Voile à Jeanne d’Arc : « Le ministre a fait une volte-face inexplicable » (Dianté)

es réactions ne faiblissent pas suite à l’exclusion de filles voilées de l’Institution Sainte Jeanne d’Arc. Le ministère de l’Education nationale joue actuellement la carte de la prudence et opte pour une démarche plus conciliante par rapport à sa première réaction, consistant à manifester sa désapprobation via un communiqué. Deux positions jugées contradictoires par Mamadou Lamine Dianté.

« Quand le directeur de la Formation et de la communication dit que le ministère de l’Education est dans une logique de médiation, nous disons que c’est une faiblesse coupable. C’est une volte face inexplicable », indique le chercheur en éducation, joint par « Seneweb ».
====
Consigne:
Répondez aux questions suivantes à partir du texte fourni.
(a) De quel établissement des filles voilées ont-elles été exclues ?
(b) Par quel moyen le ministère de l’Education nationale a-t-il d’abord manifesté sa désapprobation ?
(c) Comment Mamadou Lamine Dianté qualifie-t-il la logique de médiation du ministère ?
====
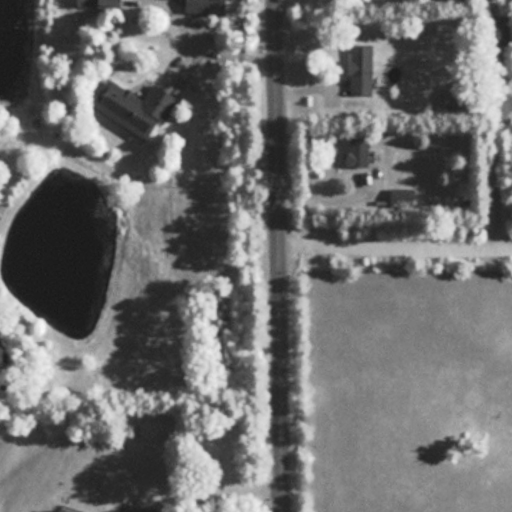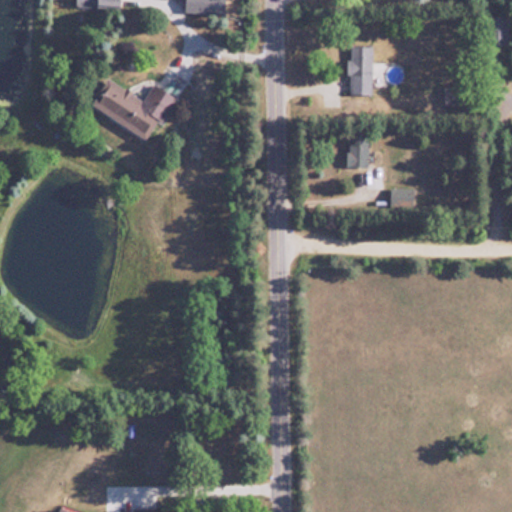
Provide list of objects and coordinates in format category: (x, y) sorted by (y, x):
building: (100, 3)
building: (205, 7)
building: (361, 70)
building: (455, 96)
building: (135, 107)
building: (358, 151)
road: (491, 180)
road: (278, 255)
road: (394, 257)
road: (211, 486)
building: (127, 510)
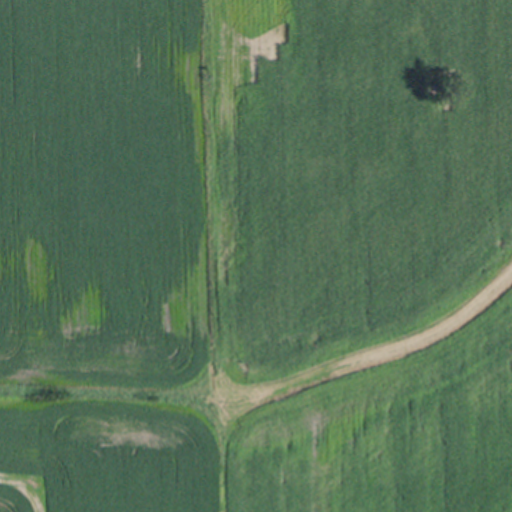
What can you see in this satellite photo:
crop: (255, 255)
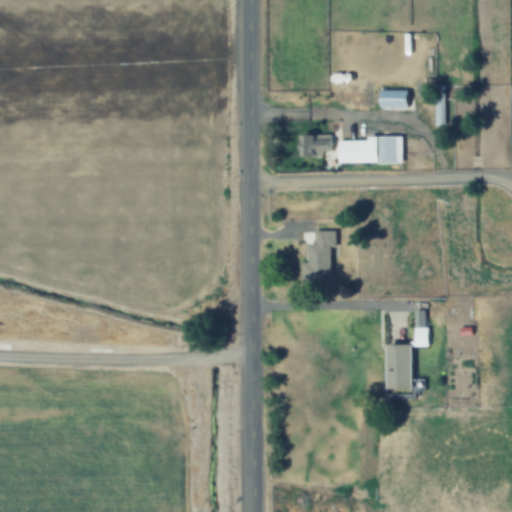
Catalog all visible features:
road: (424, 140)
road: (253, 255)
====
Réponse:
(a) Elles ont été exclues de l’Institution Sainte Jeanne d’Arc.
(b) Il l’a manifestée par un communiqué.
(c) Il y voit « une faiblesse coupable ».